Recipe by BeckyF
This is a salad that aaccompanies meat and rice on plate lunches. Accoring to "Kona on My Plate.Hawaiins prefer Best Foods mayonnaise as their cholesterol-delivery system of choice.
Top Review by targetbg
I made this recipe this afternoon for dinner with luau pork tomorrow. Tasted it, and quess what
we had for supper! Maybe I'm hungry for summer but this just absolutely did it for me. I can't image how it could possible be better when the flavors mingle. Thanks for my new go to macaroni salad recipe! I omitted the tuna, personal preference. I can hardly wait to try it tomorrow. It was supper with a piece of homemade bread, don't tell the carb police! tehe!

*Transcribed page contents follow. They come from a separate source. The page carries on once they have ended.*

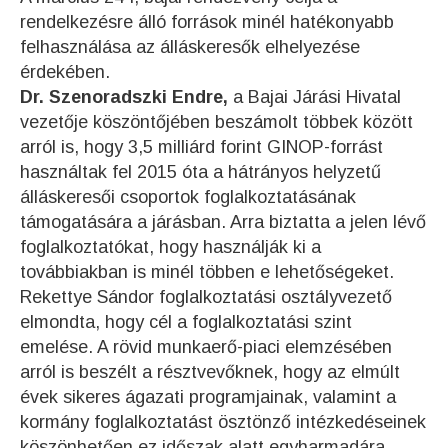
rendelkezésre álló források minél hatékonyabb
felhasználása az álláskeresők elhelyezése
érdekében.
Dr. Szenoradszki Endre,
a Bajai Járási Hivatal
vezetője köszöntőjében beszámolt többek között
arról is, hogy 3,5 milliárd forint GINOP-forrást
használtak fel 2015 óta a hátrányos helyzetű
álláskeresői csoportok foglalkoztatásának
támogatására a járásban. Arra biztatta a jelen lévő
foglalkoztatókat, hogy használják ki a
továbbiakban is minél többen e lehetőségeket.
Rekettye Sándor foglalkoztatási osztályvezető
elmondta, hogy cél a foglalkoztatási szint
emelése. A rövid munkaerő-piaci elemzésében
arról is beszélt a résztvevőknek, hogy az elmúlt
évek sikeres ágazati programjainak, valamint a
kormány foglalkoztatást ösztönző intézkedéseinek
köszönhetően ez időszak alatt egyharmadára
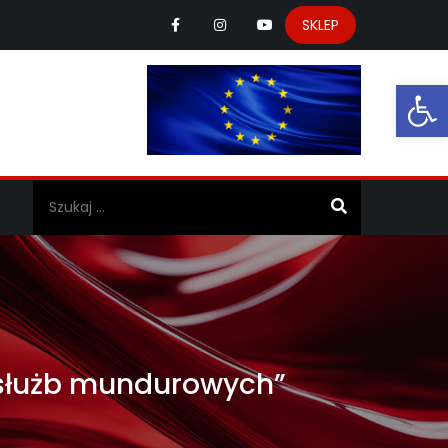
SKLEP
Ot
a
a służb mundurowych”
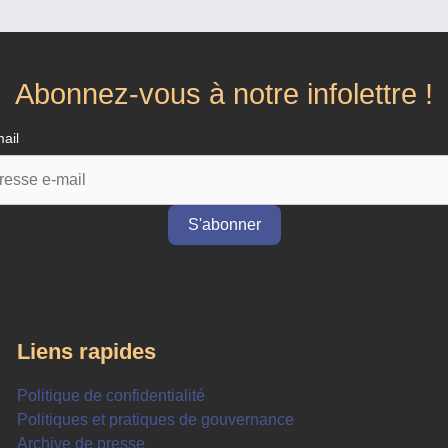
Abonnez-vous à notre infolettre !
ail
Liens rapides
Politique de confidentialité
Politiques et pratiques de gouvernance
Archive de presse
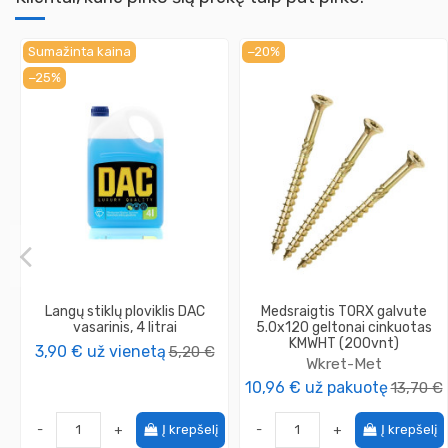
Sumažinta kaina
−20%
−25%
Langų stiklų ploviklis DAC
Medsraigtis TORX galvute
vasarinis, 4 litrai
5.0x120 geltonai cinkuotas
KMWHT (200vnt)
3,90 €
už vienetą
5,20 €
Wkret-Met
10,96 €
už pakuotę
13,70 €
-
+
Į krepšelį
-
+
Į krepšelį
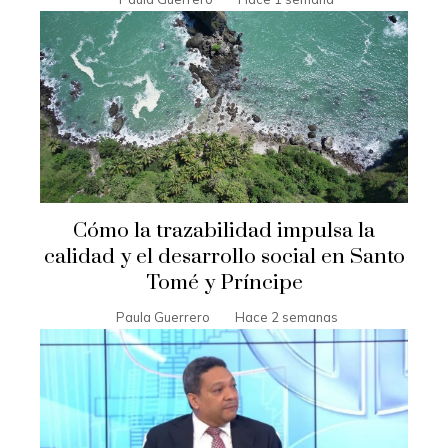
Cómo la trazabilidad impulsa la
calidad y el desarrollo social en Santo
Tomé y Príncipe
Paula Guerrero
Hace 2 semanas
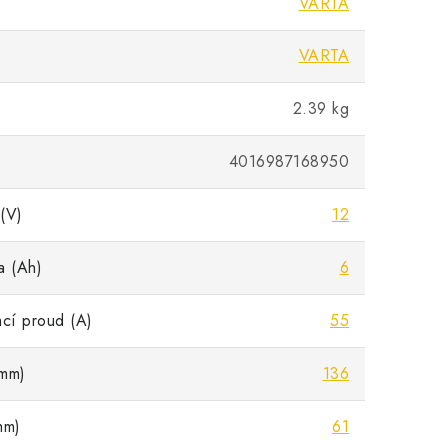
VARTA
VARTA
2.39 kg
4016987168950
(V)
12
a (Ah)
6
ací proud (A)
55
mm)
136
mm)
61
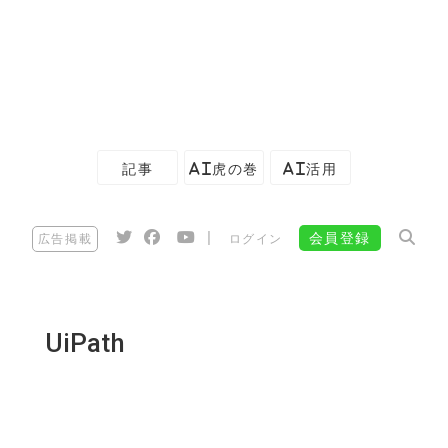
記事
AI虎の巻
AI活用
|
会員登録
広告掲載
ログイン
UiPath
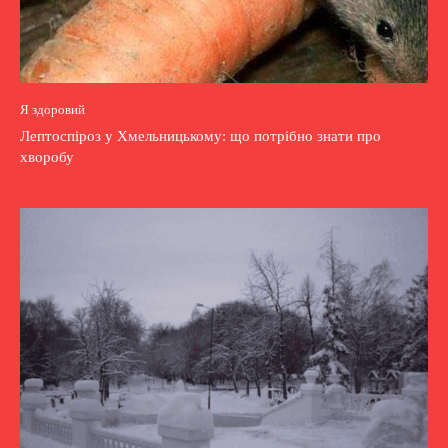
Я здоровий
Лептоспіроз у Хмельницькому: що потрібно знати про
хворобу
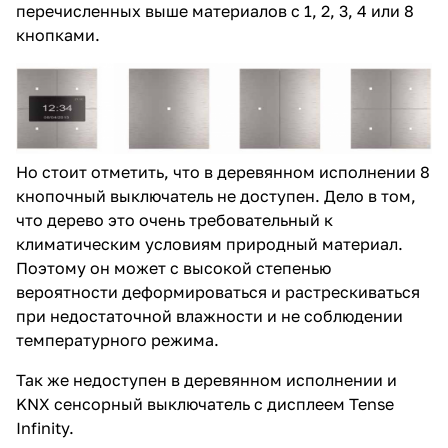
перечисленных выше материалов с 1, 2, 3, 4 или 8
кнопками.
Но стоит отметить, что в деревянном исполнении 8
кнопочный выключатель не доступен. Дело в том,
что дерево это очень требовательный к
климатическим условиям природный материал.
Поэтому он может с высокой степенью
вероятности деформироваться и растрескиваться
при недостаточной влажности и не соблюдении
температурного режима.
Так же недоступен в деревянном исполнении и
KNX сенсорный выключатель с дисплеем Tense
Infinity.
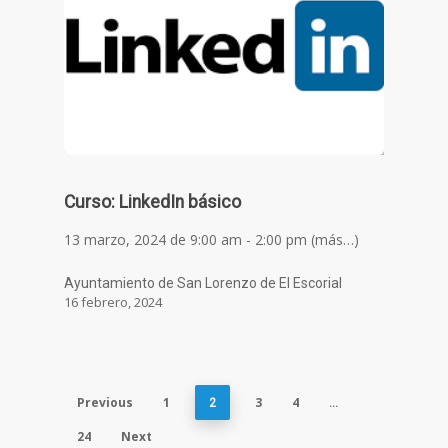
Curso: LinkedIn básico
13 marzo, 2024 de 9:00 am - 2:00 pm (más…)
Ayuntamiento de San Lorenzo de El Escorial
16 febrero, 2024
Previous
1
3
4
2
…
24
Next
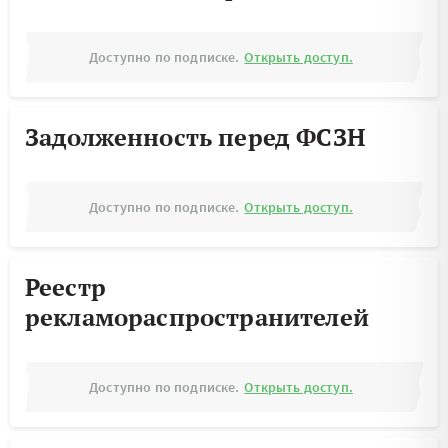
Доступно по подписке.
Открыть доступ.
Задолженность перед ФСЗН
Доступно по подписке.
Открыть доступ.
Реестр
рекламораспространителей
Доступно по подписке.
Открыть доступ.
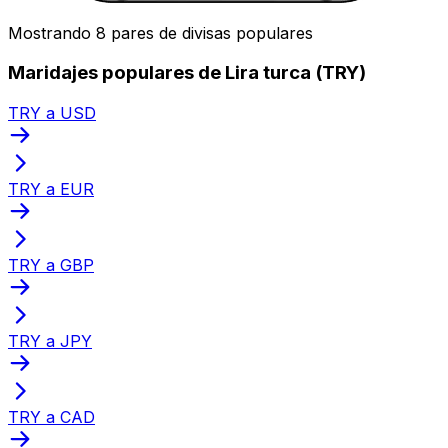
Mostrando 8 pares de divisas populares
Maridajes populares de Lira turca (TRY)
TRY a USD
TRY a EUR
TRY a GBP
TRY a JPY
TRY a CAD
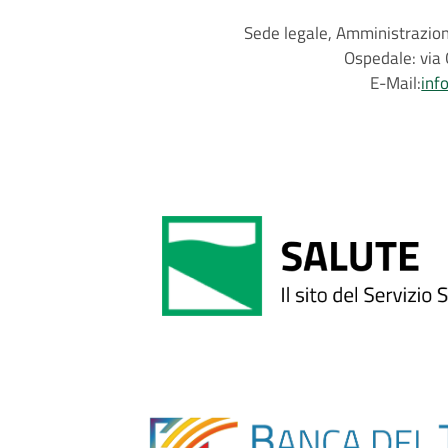
Sede legale, Amministrazione
Ospedale: via 
E-Mail:
inf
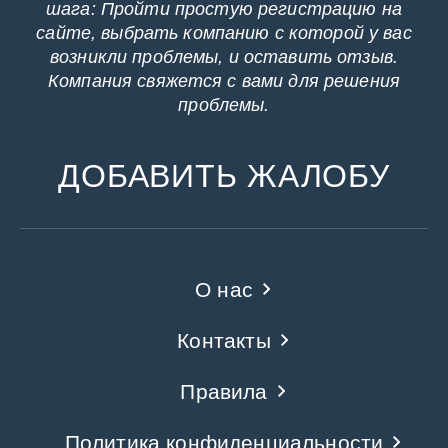
шага: Пройти простую регистрацию на
сайте, выбрать компанию с которой у вас
возникли проблемы, и оставить отзыв.
Компания свяжется с вами для решения
проблемы.
ДОБАВИТЬ ЖАЛОБУ
О нас
Контакты
Правила
Политика конфиденциальности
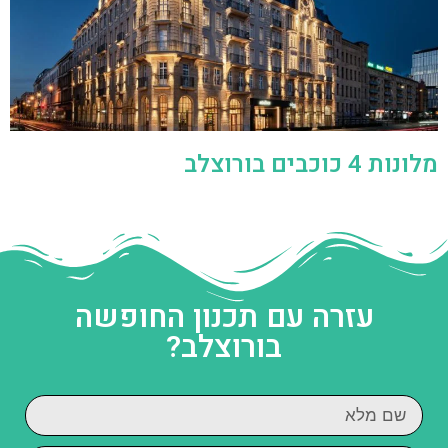
מלונות 4 כוכבים בורוצלב
עזרה עם תכנון החופשה
בורוצלב?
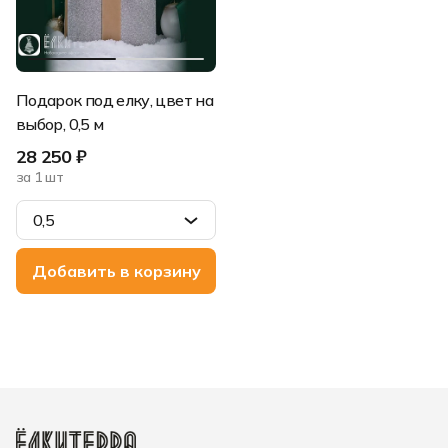
Подарок под елку, цвет на
выбор, 0,5 м
28 250 ₽
за 1 шт
0,5
0,5
1
Добавить в корзину
1,5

- 8 cups cooked macaroni, chilled
- 3 large potatoes
- 3 eggs, hard-boiled and minced
- 1 large waimea onion, finely diced (or use Maui or other sweet onion)
- 2 stalks celery, finely diced
- 1 can tuna (optional)
- 1 cup mayonnaise (or more)
- 2 tablespoons prepared yellow mustard
- 1 large carrot, grated
- 2 cups frozen peas, defrosted in cold water and drained
- 2 tablespoons fresh lemon juice
- salt and pepper
Directions See How It's Made
- Boil the whole, unpeeled potatoes in water to cover until cooked firm, not mushy.
- Add cold water to pot and let potatoes set for 15 minutes.
- Drain potatoes and peel off skins.
- Cut into 1/2-inch cubes.
- In a large bowl combine macaroni, potatoes, eggs, onion and celery and mix until blended.
- Add 1 cup mayonnaise (mixed with drained tuna, if desired) and mustard to macaroni mixture and mix gently not crushing the potatoes.
- Add more mayonnaise as needed until mixture is coated and appearance is creamy.
- Fold in grated carrot and peas.
- Add lemon juice, salt and pepper and mix gently but thoroughly.
- Flavors blend best when made and chilled a day ahead.